====== Data in this exercise

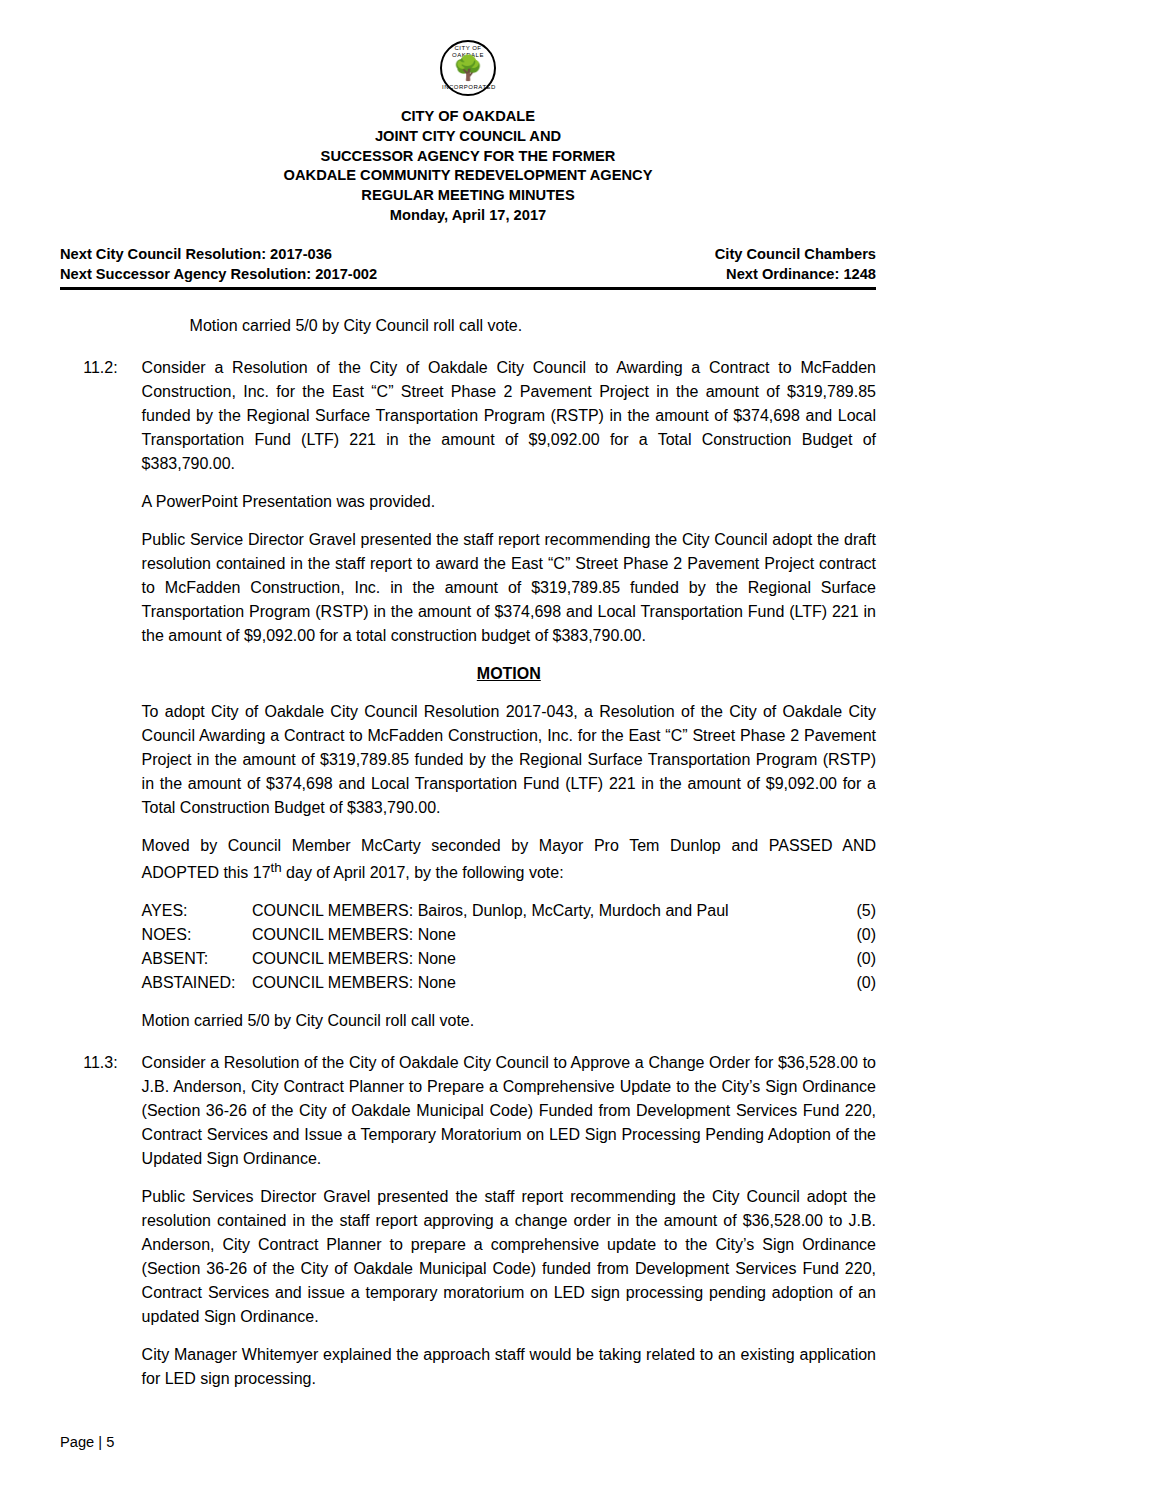CITY OF OAKDALE 🌳 INCORPORATED
CITY OF OAKDALE
JOINT CITY COUNCIL AND
SUCCESSOR AGENCY FOR THE FORMER
OAKDALE COMMUNITY REDEVELOPMENT AGENCY
REGULAR MEETING MINUTES
Monday, April 17, 2017
Next City Council Resolution: 2017-036
Next Successor Agency Resolution: 2017-002
City Council Chambers
Next Ordinance: 1248
Motion carried 5/0 by City Council roll call vote.
11.2:
Consider a Resolution of the City of Oakdale City Council to Awarding a Contract to McFadden Construction, Inc. for the East “C” Street Phase 2 Pavement Project in the amount of $319,789.85 funded by the Regional Surface Transportation Program (RSTP) in the amount of $374,698 and Local Transportation Fund (LTF) 221 in the amount of $9,092.00 for a Total Construction Budget of $383,790.00.
A PowerPoint Presentation was provided.
Public Service Director Gravel presented the staff report recommending the City Council adopt the draft resolution contained in the staff report to award the East “C” Street Phase 2 Pavement Project contract to McFadden Construction, Inc. in the amount of $319,789.85 funded by the Regional Surface Transportation Program (RSTP) in the amount of $374,698 and Local Transportation Fund (LTF) 221 in the amount of $9,092.00 for a total construction budget of $383,790.00.
MOTION
To adopt City of Oakdale City Council Resolution 2017-043, a Resolution of the City of Oakdale City Council Awarding a Contract to McFadden Construction, Inc. for the East “C” Street Phase 2 Pavement Project in the amount of $319,789.85 funded by the Regional Surface Transportation Program (RSTP) in the amount of $374,698 and Local Transportation Fund (LTF) 221 in the amount of $9,092.00 for a Total Construction Budget of $383,790.00.
Moved by Council Member McCarty seconded by Mayor Pro Tem Dunlop and PASSED AND ADOPTED this 17th day of April 2017, by the following vote:
| AYES: | COUNCIL MEMBERS: Bairos, Dunlop, McCarty, Murdoch and Paul | (5) |
| NOES: | COUNCIL MEMBERS: None | (0) |
| ABSENT: | COUNCIL MEMBERS: None | (0) |
| ABSTAINED: | COUNCIL MEMBERS: None | (0) |
Motion carried 5/0 by City Council roll call vote.
11.3:
Consider a Resolution of the City of Oakdale City Council to Approve a Change Order for $36,528.00 to J.B. Anderson, City Contract Planner to Prepare a Comprehensive Update to the City’s Sign Ordinance (Section 36-26 of the City of Oakdale Municipal Code) Funded from Development Services Fund 220, Contract Services and Issue a Temporary Moratorium on LED Sign Processing Pending Adoption of the Updated Sign Ordinance.
Public Services Director Gravel presented the staff report recommending the City Council adopt the resolution contained in the staff report approving a change order in the amount of $36,528.00 to J.B. Anderson, City Contract Planner to prepare a comprehensive update to the City’s Sign Ordinance (Section 36-26 of the City of Oakdale Municipal Code) funded from Development Services Fund 220, Contract Services and issue a temporary moratorium on LED sign processing pending adoption of an updated Sign Ordinance.
City Manager Whitemyer explained the approach staff would be taking related to an existing application for LED sign processing.
Page | 5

============

Task description
In the records above, find every line with the word "Dunlop" and copy it.

Answer box
Moved by Council Member McCarty seconded by Mayor Pro Tem Dunlop and PASSED AND ADOPTED this 17th day of April 2017, by the following vote:
| AYES: | COUNCIL MEMBERS: Bairos, Dunlop, McCarty, Murdoch and Paul | (5) |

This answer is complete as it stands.